**SELECTED EXCERPT**:
- Theatrical release poster
- Ils sont partout
- Directed by: Yvan Attal
- Written by: Yvan Attal Emilie Frèche
- Produced by: Thomas Langmann
- Starring: Benoît Poelvoorde Valérie Bonneton Dany Boon Charlotte Gainsbourg Grégory Gadebois Denis Podalydès Gilles Lellouche François Damiens Yvan Attal
- Cinematography: Rémy Chevrin
- Edited by: Jennifer Augé
- Music by: Evgueni Galperine Sacha Galperine
- Production company: La Petite Reine
- Distributed by: Wild Bunch Distribution
- Release date: 1 June 2016;
- Running time: 111 minutes
- Country: France
- Language: French
- Box office: $1.2 million

= The Jews (film) =

The Jews (original title: Ils sont partout, or "They Are Everywhere") is a 2016 French-language film directed by Yvan Attal. The film deals with antisemitism in France.

**OBJECTIVE A**: Reproduce the pressed plant specimen entries word for word, omitting the pictures.

**RECORD LIST**:
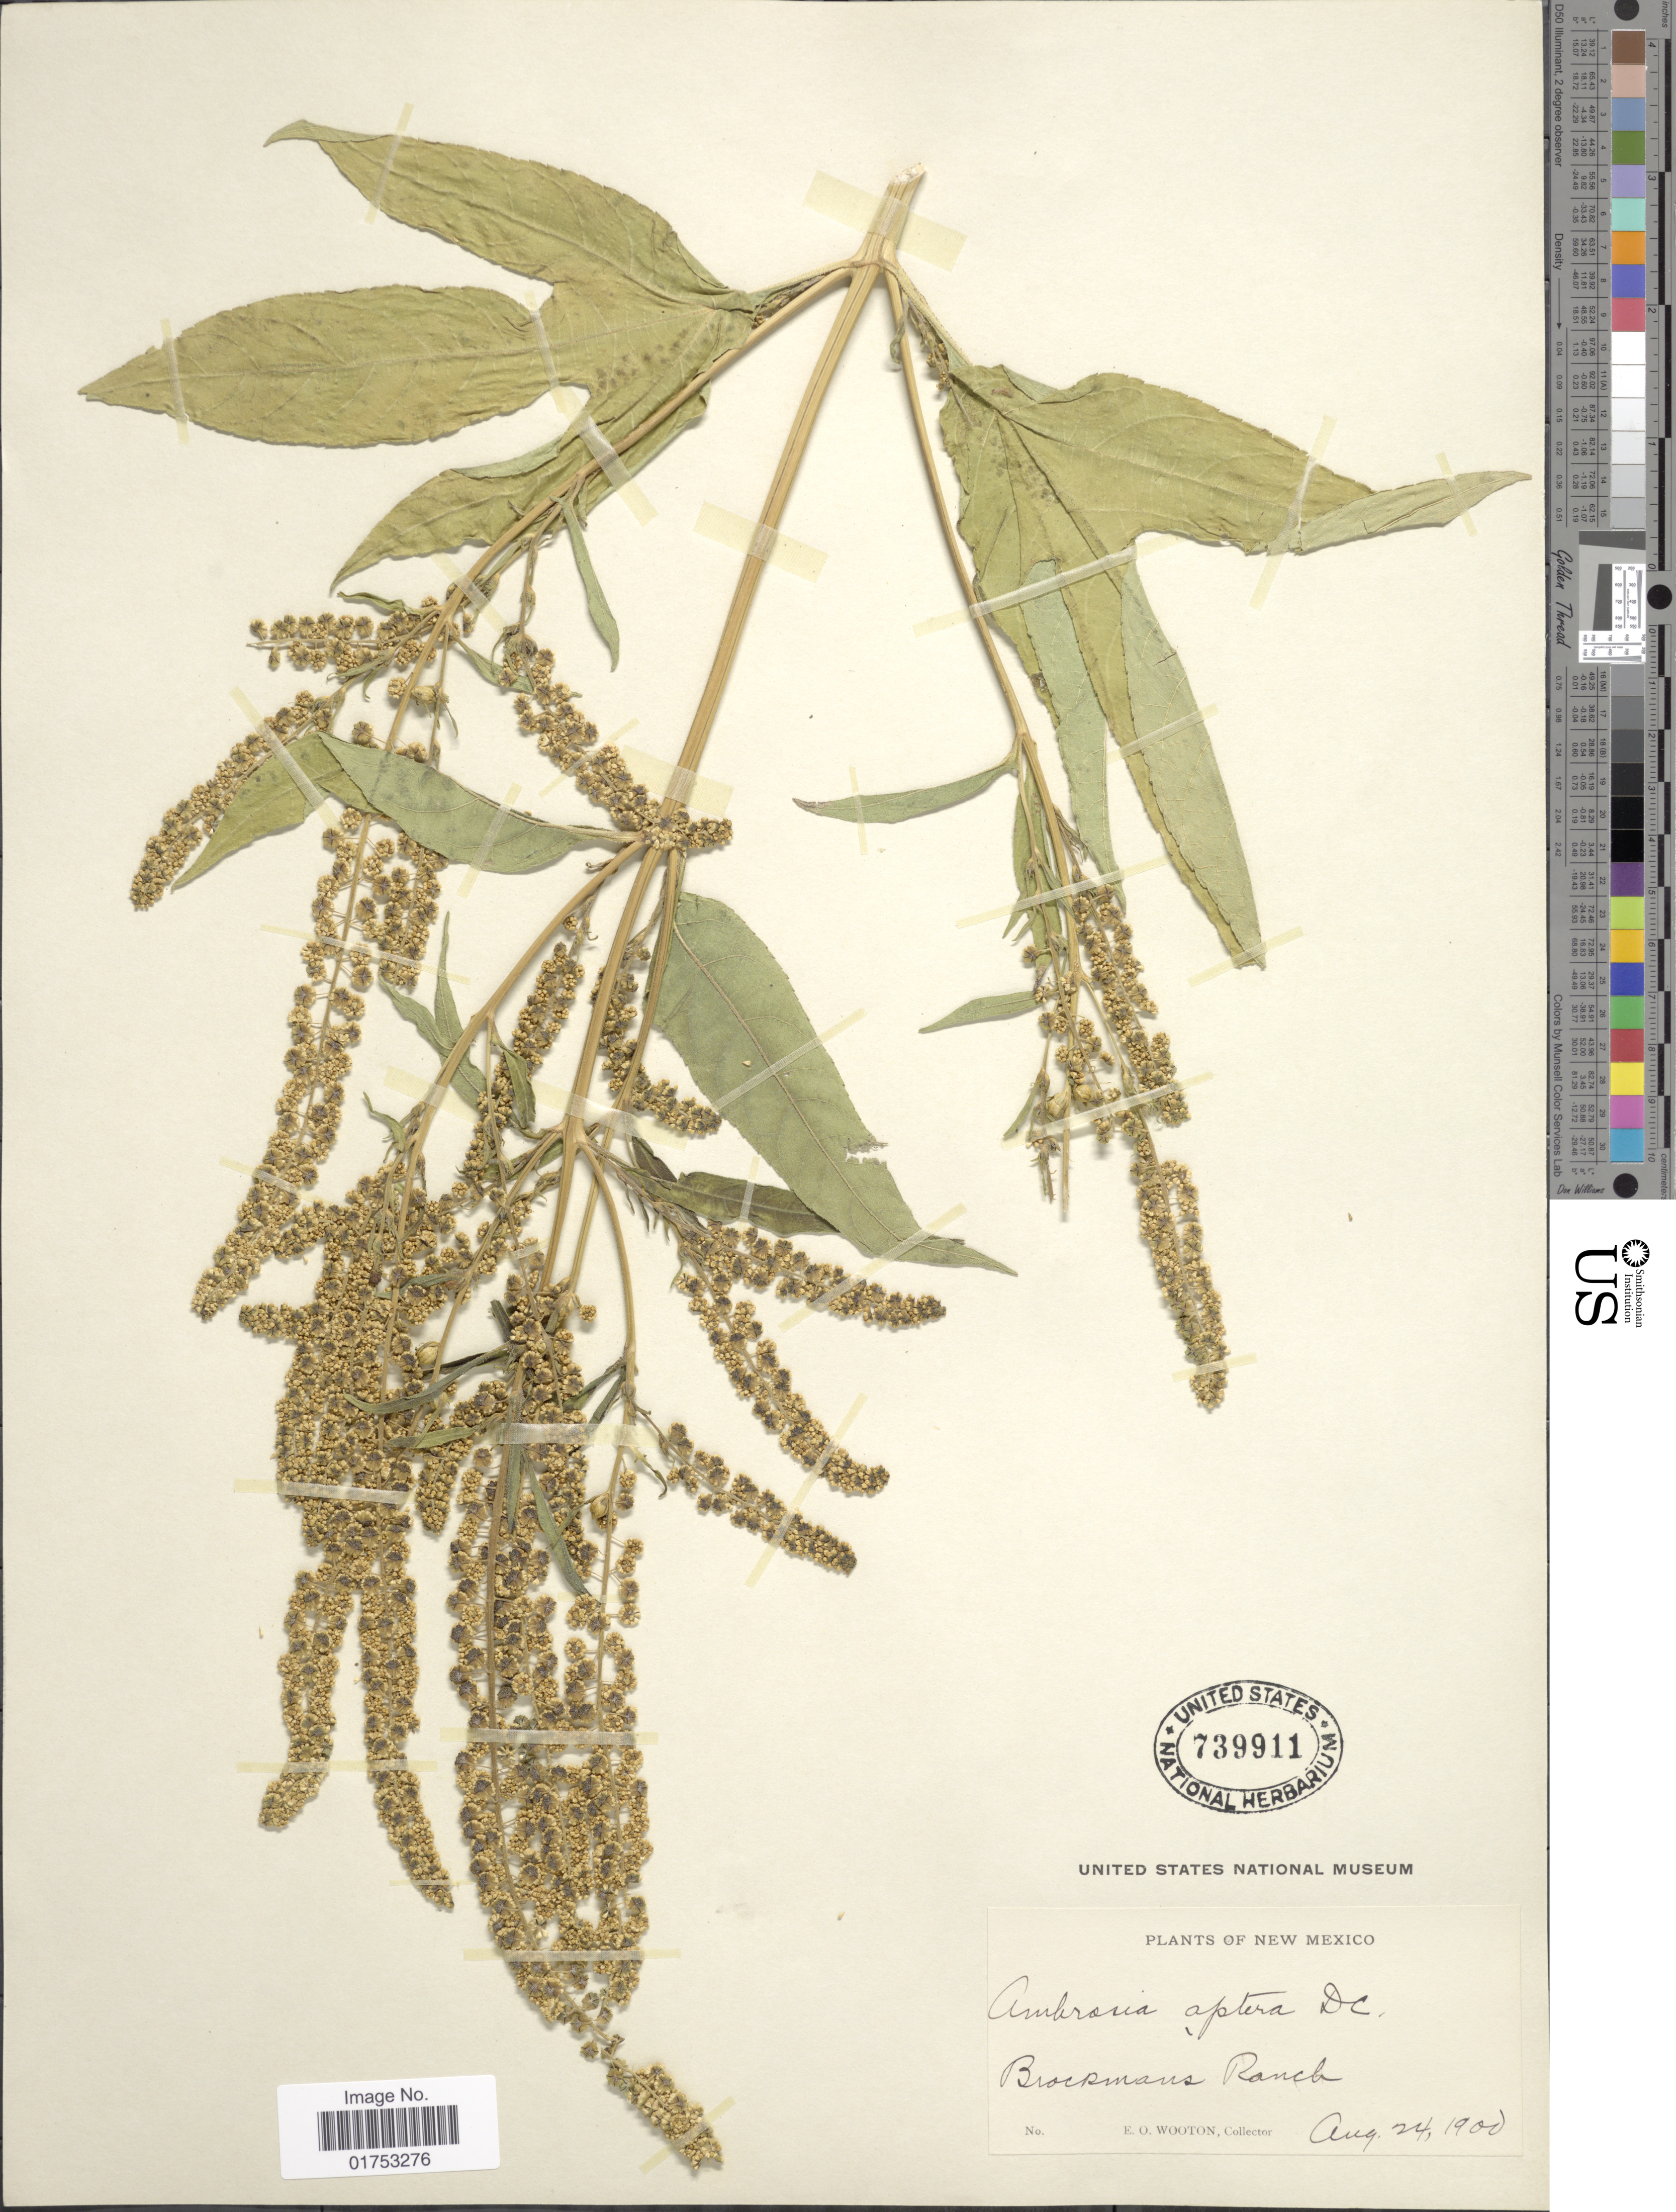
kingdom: Plantae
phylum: Tracheophyta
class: Magnoliopsida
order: Asterales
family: Asteraceae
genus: Ambrosia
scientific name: Ambrosia aptera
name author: (DC.) DC.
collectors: E. O. Wooton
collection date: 1900-08-24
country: United States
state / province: New Mexico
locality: Brockmans Ranch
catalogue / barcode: US 739911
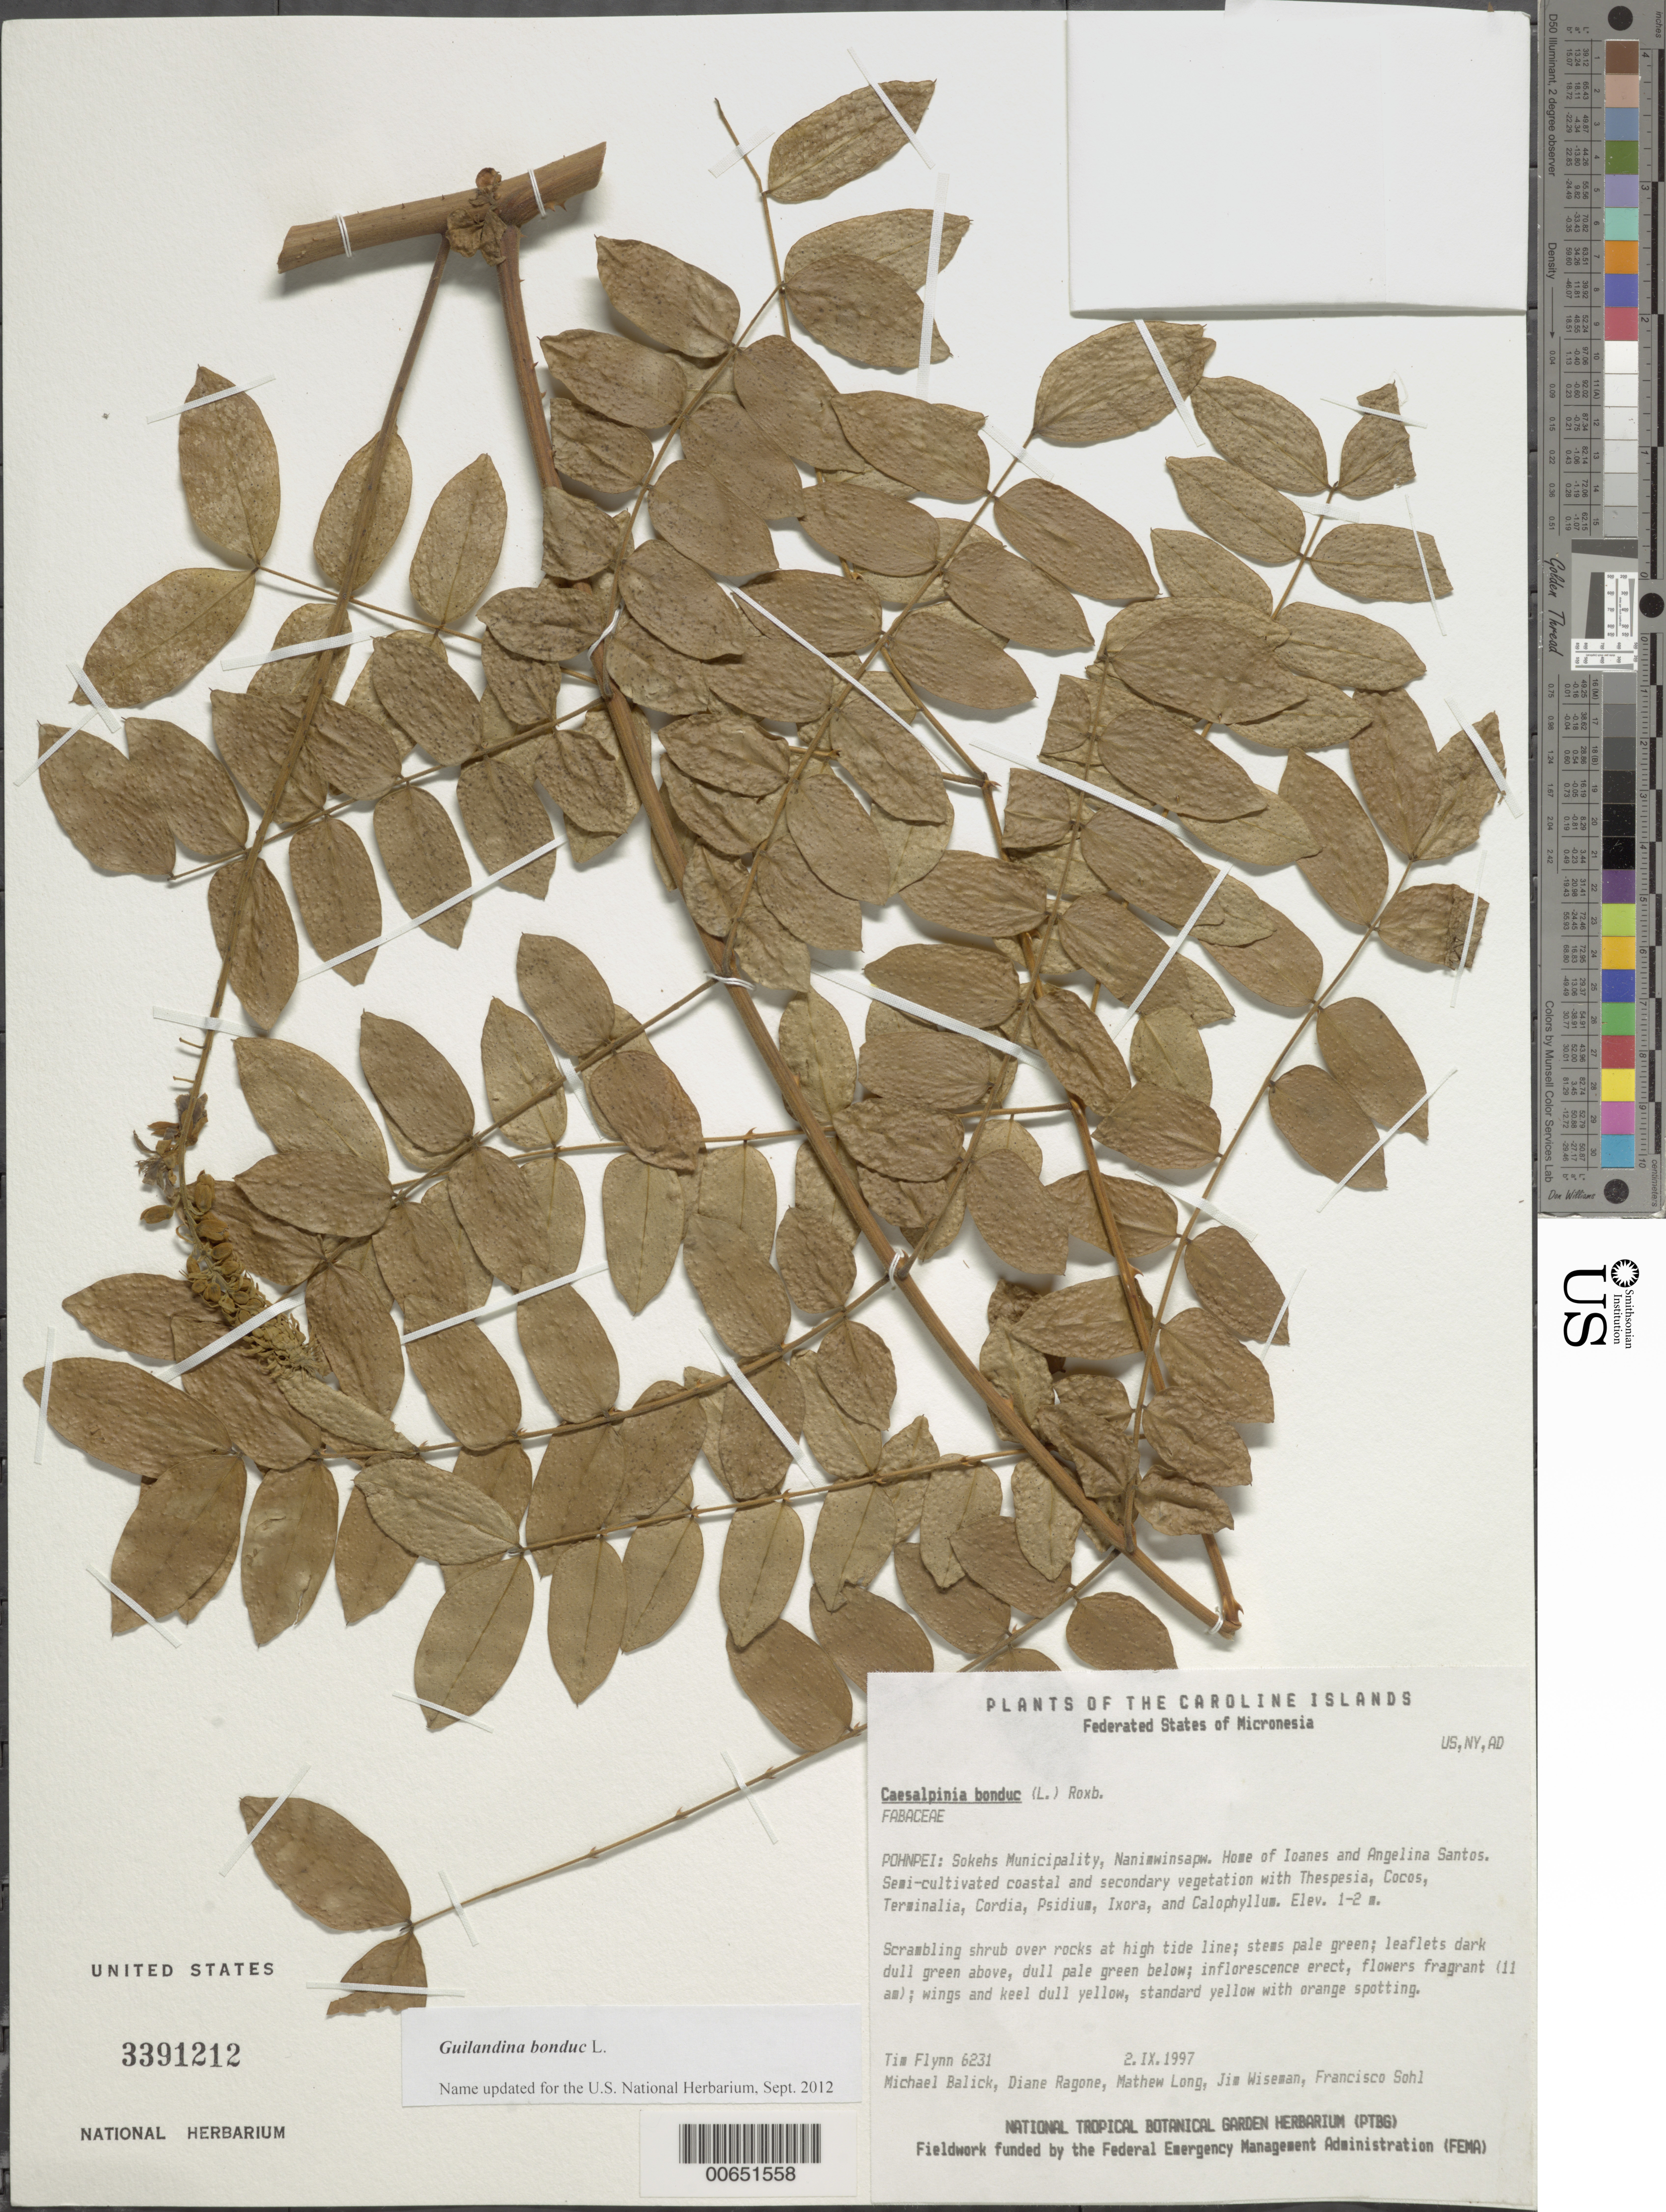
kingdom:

**OBJECTIVE B**: Continue the article on the 2016 French film The Jews, starting after its final sentence.

**WRITTEN REPLY A**:
kingdom: Plantae
phylum: Tracheophyta
class: Magnoliopsida
order: Asterales
family: Asteraceae
genus: Ambrosia
scientific name: Ambrosia aptera
name author: (DC.) DC.
collectors: E. O. Wooton
collection date: 1900-08-24
country: United States
state / province: New Mexico
locality: Brockmans Ranch
catalogue / barcode: US 739911
kingdom:

**WRITTEN REPLY B**:
==Synopsis==
Yvan hears himself saying that he exaggerates and is paranoid when he talks about the growing antisemitism. He decides to consult his shrink to talk about his identity and understand what it means today to be French and Jewish. During the dialogue, crossed stories, cynical and provocative, are exposed in the form of leaflets.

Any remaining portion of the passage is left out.